▶ **SELECTED EXTRACT**
[Start]
Business

Management

Seat of power— Tokyo

Preface

As the battle for control of Japanese furniture company Otsuka Kagu reaches a climax, the family members at the heart of the feud represent a major issue facing corporate governance in Japan today says Monocle’s Fiona Wilson.

Japan, Otsuka Kagu, Corporate governance, Family-owned firm, Furniture, Shareholders, Takeover

26 March 2015

The travails of Otsuka Kagu, one of Japan’s biggest furniture retailers, have gripped the press here for months now. At the centre are two protagonists: the 71-year-old founder of the company, Katsuhisa Otsuka, and his 47-year-old daughter Kumiko, who succeeded him as president and was in charge for five years until her father removed her last summer. The pair are now locked in a fierce battle to control the company and it looks like it will all come to a head at a shareholders meeting tomorrow, when both will be presenting a future for the company that doesn’t involve the other.
[End]
▶ **STORED ROWS**
[Start]
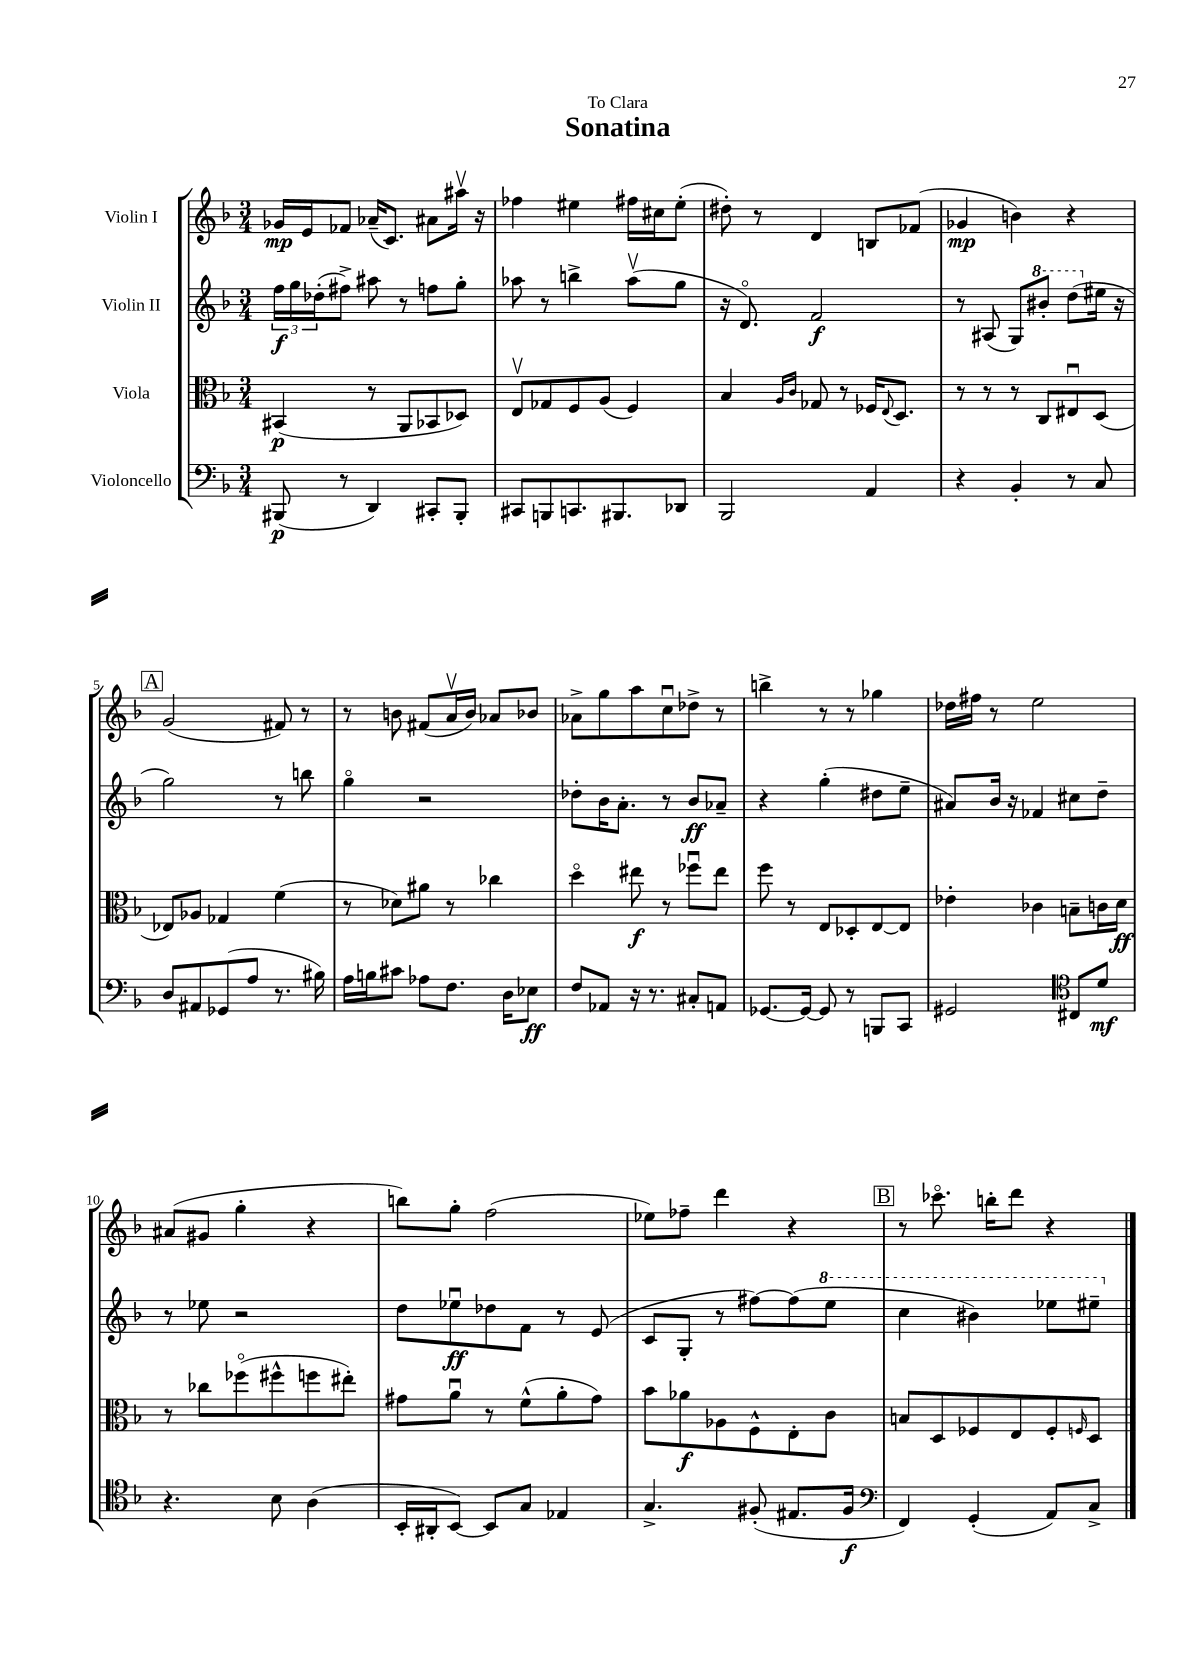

**kern	**dynam	**kern	**dynam	**kern	**dynam	**kern	**dynam
*part4	*part4	*part3	*part3	*part2	*part2	*part1	*part1
*staff4	*staff4	*staff3	*staff3	*staff2	*staff2	*staff1	*staff1
*I"Violoncello	*	*I"Viola	*	*I"Violin II	*	*I"Violin I	*
*clefF4	*	*clefC3	*	*clefG2	*	*clefG2	*
*k[b-]	*	*k[b-]	*	*k[b-]	*	*k[b-]	*
*M3/4	*	*M3/4	*	*M3/4	*	*M3/4	*
=1	=1	=1	=1	=1	=1	=1	=1
(8BBB#X/	p	(4BB#X/	p	24ff\LL	f	16g-X/LL	mp
.	.	.	.	24gg\	.	.	.
.	.	.	.	.	.	16e/J	.
.	.	.	.	(24dd-X'\J	.	.	.
8r	.	.	.	8ff#X^\J)	.	8f-X/J	.
4DD/)	.	8r	.	8aa#X\	.	(16a-X~/KL	.
.	.	.	.	.	.	8.c/J)	.
.	.	8AA/L	.	8r	.	.	.
8CC#X'/L	.	8BB-X/	.	8ffn\L	.	8a#X\L	.
8BBB#'/J	.	8D-X/J)	.	8gg'\J	.	16aa#Xv\Jk	.
.	.	.	.	.	.	16r	.
=2	=2	=2	=2	=2	=2	=2	=2
8CC#X/L	.	8Ev/L	.	8aa-X\	.	4ff-X\	.
8BBBn/	.	8G-X/	.	8r	.	.	.
8.CCn/	.	8F/	.	4bbn^\	.	4ee#X\	.
.	.	(8A/J	.	.	.	.	.
8.BBB#X/	.	.	.	.	.	.	.
.	.	4F/)	.	(8aa-v\L	.	16ff#X\LL	.
.	.	.	.	.	.	16cc#X\J	.
8DD-X/J	.	.	.	8gg\J	.	(8ee#'\J	.
=3	=3	=3	=3	=3	=3	=3	=3
2BBB-/	.	4B-/	.	16r	.	8dd#X'\)	.
.	.	.	.	8.d/)	.	.	.
.	.	.	.	.	.	8r	.
.	.	16qqA/LL	.	.	.	.	.
.	.	16qqc/JJ	.	.	.	.	.
.	.	8G-X/	.	2f/	f	4d/	.
.	.	8r	.	.	.	.	.
4AA/	.	16F-X/KL	.	.	.	8Bn/L	.
.	.	8qqE/	.	.	.	.	.
.	.	8.D/J	.	.	.	.	.
.	.	.	.	.	.	(8f-X/J	.
=4	=4	=4	=4	=4	=4	=4	=4
4r	.	8r	.	8r	.	4g-X/	mp
.	.	8r	.	(8A#X/	.	.	.
4BB-'/	.	8r	.	8G/L)	.	4bn\)	.
*	*	*	*	*8va	*	*	*
.	.	8C/L	.	8bb#X'/J	.	.	.
8r	.	8E#Xu/	.	(8ddd\L	.	4r	.
*	*	*	*	*X8va	*	*	*
8C/	.	(8D/J	.	16ee#X\Jk	.	.	.
.	.	.	.	16r	.	.	.
!!LO:LB:g=z
!!LO:REH:place=s1:t=A
=5	=5	=5	=5	=5	=5	=5	=5
8D/L	.	8E-X/L)	.	2gg\)	.	(2g/	.
8AA#X/	.	8A-X/J	.	.	.	.	.
(8GG-X/	.	4G-X/	.	.	.	.	.
8A/J	.	.	.	.	.	.	.
8.r	.	(4f\	.	8r	.	8f#X/)	.
.	.	.	.	8bbn\	.	8r	.
16B#X\)	.	.	.	.	.	.	.
=6	=6	=6	=6	=6	=6	=6	=6
16A\LL	.	8r	.	4gg\	.	8r	.
16Bn\J	.	.	.	.	.	.	.
8c#X\J	.	8d-X\L)	.	.	.	8bn\	.
8A-X\L	.	8a#X\J	.	2r	.	(8f#X/L	.
8.F\J	.	8r	.	.	.	16av/L	.
.	.	.	.	.	.	16b/JJ)	.
.	.	4cc-X\	.	.	.	8a-X/L	.
16D\KL	.	.	.	.	.	.	.
8E-X\J	ff	.	.	.	.	8b-X/J	.
=7	=7	=7	=7	=7	=7	=7	=7
8F/L	.	4dd\	.	8dd-X'\L	.	8a-X^\L	.
8AA-X/J	.	.	.	16b-\K	.	8gg\	.
.	.	.	.	8.a'\J	.	.	.
16r	.	8ee#X\	f	.	.	8aa\	.
8.r	.	.	.	.	.	.	.
.	.	8r	.	8r	.	8ccu\	.
8C#X'/L	.	8ff-Xu\L	.	8b-/L	ff	8dd-X^\J	.
8AAn/J	.	8ee#\J	.	8a-X~/J	.	8r	.
=8	=8	=8	=8	=8	=8	=8	=8
[8.GG-X/L	.	8ff\	.	4r	.	4bbn^\	.
.	.	8r	.	.	.	.	.
16GG-/Jk_	.	.	.	.	.	.	.
8GG-/]	.	8E/L	.	(4gg'\	.	8r	.
8r	.	8D-X'/	.	.	.	8r	.
8BBBn/L	.	[8E/	.	8dd#X\L	.	4gg-X\	.
8CC/J	.	8E/J]	.	8ee~\J	.	.	.
=9	=9	=9	=9	=9	=9	=9	=9
2GG#X/	.	4e-X'\	.	8a#X/L)	.	16dd-X\LL	.
.	.	.	.	.	.	16ff#X\JJ	.
.	.	.	.	16b-/Jk	.	8r	.
.	.	.	.	16r	.	.	.
.	.	4c-X\	.	4f-X/	.	2ee\	.
*clefC4	*	*	*	*	*	*	*
8C#X/L	.	8Bn~\L	.	8cc#X\L	.	.	.
8d/J	mf	16cn\L	.	8dd~\J	.	.	.
.	.	16d\JJ	ff	.	.	.	.
!!LO:LB:g=z
=10	=10	=10	=10	=10	=10	=10	=10
4.r	.	8r	.	8r	.	(8a#X/L	.
.	.	8cc-X\L	.	8ee-X\	.	8g#X/J	.
.	.	(8ff-X\	.	2r	.	4gg'\	.
8B-\	.	8ff#X^^\	.	.	.	.	.
(4A\	.	8ffn\	.	.	.	4r	.
.	.	8ee#X'\J)	.	.	.	.	.
=11	=11	=11	=11	=11	=11	=11	=11
16BB-'/LL	.	8g#X\L	.	8dd\L	.	8bbn\L)	.
16AA#X'/J	.	.	.	.	.	.	.
[8BB-/J)	.	8au\J	.	8ee-Xu\	ff	8gg'\J	.
8BB-/L]	.	8r	.	8dd-X\	.	(2ff\	.
8G/J	.	(8f^^\L	.	8f\J	.	.	.
4E-X/	.	8a'\	.	8r	.	.	.
.	.	8g#\J)	.	(8e/	.	.	.
=12	=12	=12	=12	=12	=12	=12	=12
4.G^/	.	8b-\L	.	8c/L	.	8ee-X\L)	.
.	.	8a-X\	f	8G'/J	.	8ff-X~\J	.
.	.	8A-X\	.	8r	.	4ddd\	.
(8F#X'/	.	8F^^\	.	[8ff#X\L)	.	.	.
8.E#X/L	.	8E'\	.	(8ff#\]	.	4r	.
*	*	*	*	*8va	*	*	*
.	.	8c\J	.	8eee\J	.	.	.
16F#/Jk	f	.	.	.	.	.	.
!!LO:REH:place=s1:t=B
=13	=13	=13	=13	=13	=13	=13	=13
*clefF4	*	*	*	*	*	*	*
4FF/)	.	8Bn/L	.	4ccc\	.	8r	.
.	.	8D/	.	.	.	8.ccc-X\	.
(4GG'/	.	8F-X/	.	4bb#X\)	.	.	.
.	.	.	.	.	.	16bbn'\KL	.
.	.	8E/	.	.	.	8ddd\J	.
8AA/L)	.	8F-'/	.	8eee-X\L	.	4r	.
.	.	16qqFn/	.	.	.	.	.
8C^/J	.	8D/J	.	8eee#X~\J	.	.	.
*	*	*	*	*X8va	*	*	*
==	==	==	==	==	==	==	==
*-	*-	*-	*-	*-	*-	*-	*-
[End]
▶ **EXERCISE DIRECTIONS**
Set down, word for word, the stretch of the Otsuka Kagu article from "Seat of power—" through "Monocle’s Fiona Wilson.".

▶ **RESULT FOR THIS EXERCISE**
Seat of power— Tokyo

Preface

As the battle for control of Japanese furniture company Otsuka Kagu reaches a climax, the family members at the heart of the feud represent a major issue facing corporate governance in Japan today says Monocle’s Fiona Wilson.